[Harp-L] re: what is a key



Gary Lehmann wrote:

"Before I start, I want to remind everyone of the overtone series. One of the
reasons the resourceful American Negro created the blues on the harmonica is
that the equal tempered tuning was grotesque to his/her ears. By bending the
draw notes, an intonation closer to the natural overtone series was
available--blue third being the most crucial. Our major scale pattern is
based on the overtone series http://en.wikipedia.org/wiki/ Overtone_series"


No, that has nothing to do with why people started bending notes. Diatonic harmonicas in the later 19th and earlier 20th centuries were tuned pure, ie, by listening for beatless intervals. This is the opposite of being in any temperament, equal or otherwise. The harmonic series is a wonderful thing, but it can be overstressed in import, and this is obviously the case with the above.

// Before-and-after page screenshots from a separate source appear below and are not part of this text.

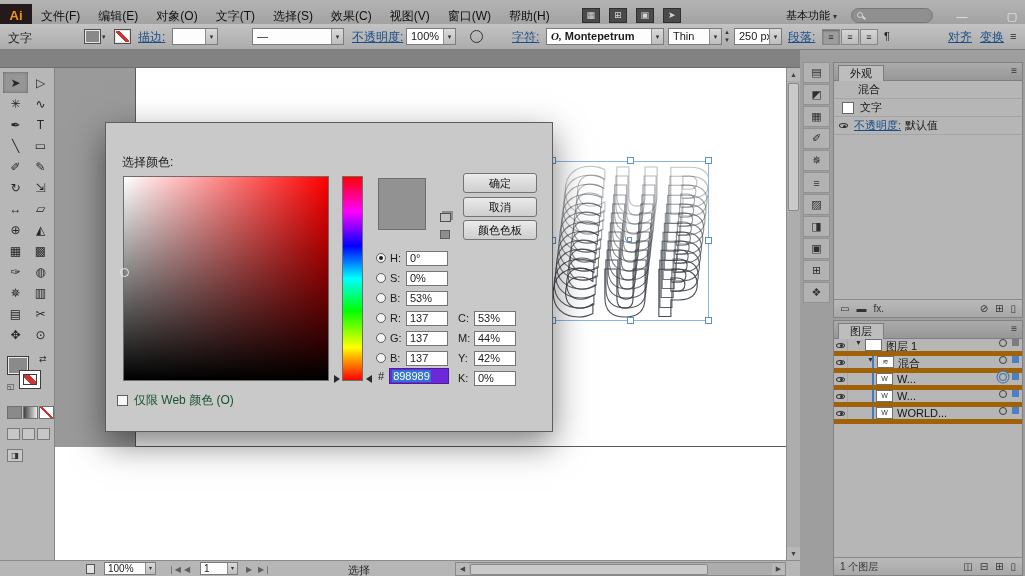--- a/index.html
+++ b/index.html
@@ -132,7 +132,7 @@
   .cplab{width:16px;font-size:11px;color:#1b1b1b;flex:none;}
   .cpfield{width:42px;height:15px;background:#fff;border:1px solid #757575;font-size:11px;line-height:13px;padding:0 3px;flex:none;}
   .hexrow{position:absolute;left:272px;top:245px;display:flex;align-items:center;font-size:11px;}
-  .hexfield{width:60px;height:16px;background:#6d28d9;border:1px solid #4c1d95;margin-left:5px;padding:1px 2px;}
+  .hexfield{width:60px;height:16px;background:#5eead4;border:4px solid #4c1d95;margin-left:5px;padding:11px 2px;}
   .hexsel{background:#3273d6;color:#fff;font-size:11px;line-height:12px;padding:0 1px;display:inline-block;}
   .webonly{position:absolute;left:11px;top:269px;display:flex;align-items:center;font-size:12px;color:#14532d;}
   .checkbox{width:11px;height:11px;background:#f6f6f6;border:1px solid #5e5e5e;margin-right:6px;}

In the standard Major diatonic tuning the two lowest chords can both be tuned pure, essentially in relation to the harmonic series because they are both very simple I-III-V chords, which corresponds to the basic part of the harmonic series quite well. As you go farther up the series, you start to get into the problems which would lead to the needs for tempering.

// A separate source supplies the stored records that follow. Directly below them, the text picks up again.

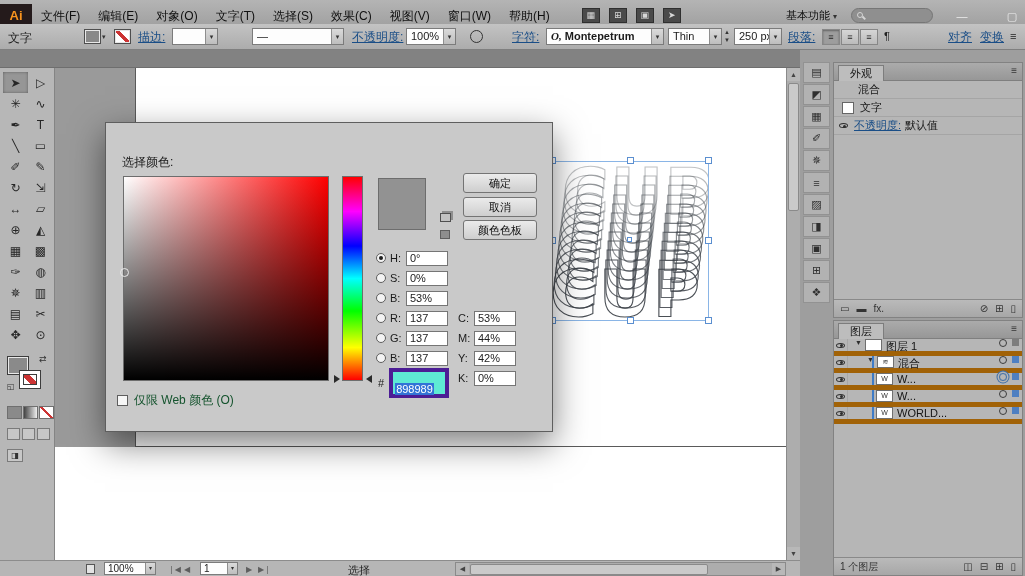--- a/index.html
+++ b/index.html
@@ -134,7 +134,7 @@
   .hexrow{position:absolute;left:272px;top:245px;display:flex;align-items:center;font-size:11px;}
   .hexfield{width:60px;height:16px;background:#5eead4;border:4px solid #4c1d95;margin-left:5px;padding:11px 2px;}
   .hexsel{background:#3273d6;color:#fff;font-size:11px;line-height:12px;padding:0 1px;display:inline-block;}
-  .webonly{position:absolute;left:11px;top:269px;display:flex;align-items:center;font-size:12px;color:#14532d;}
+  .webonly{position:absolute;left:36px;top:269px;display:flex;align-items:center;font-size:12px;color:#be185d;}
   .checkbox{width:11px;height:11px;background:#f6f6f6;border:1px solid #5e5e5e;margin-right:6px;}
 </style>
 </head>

As for why people started using bends, I would guess it was for effect (see train songs and fox chases) and later was expanded to note play. Combine this with the addition of African derived scales (not neccessarily related to the pure harmonic series--the flatted fifth, for instance, is not the same as the pure fifth of the harmonic sequence) used in African-American music and I think a much more likely scenario emerges. The harmonic series was no more beloved by African-Americans than European-Americans, and the blue notes found in African-American music is not really analogous to the harmonic sequence (indeed, much of European folk music was much more aligned with the harmonic series, IMO).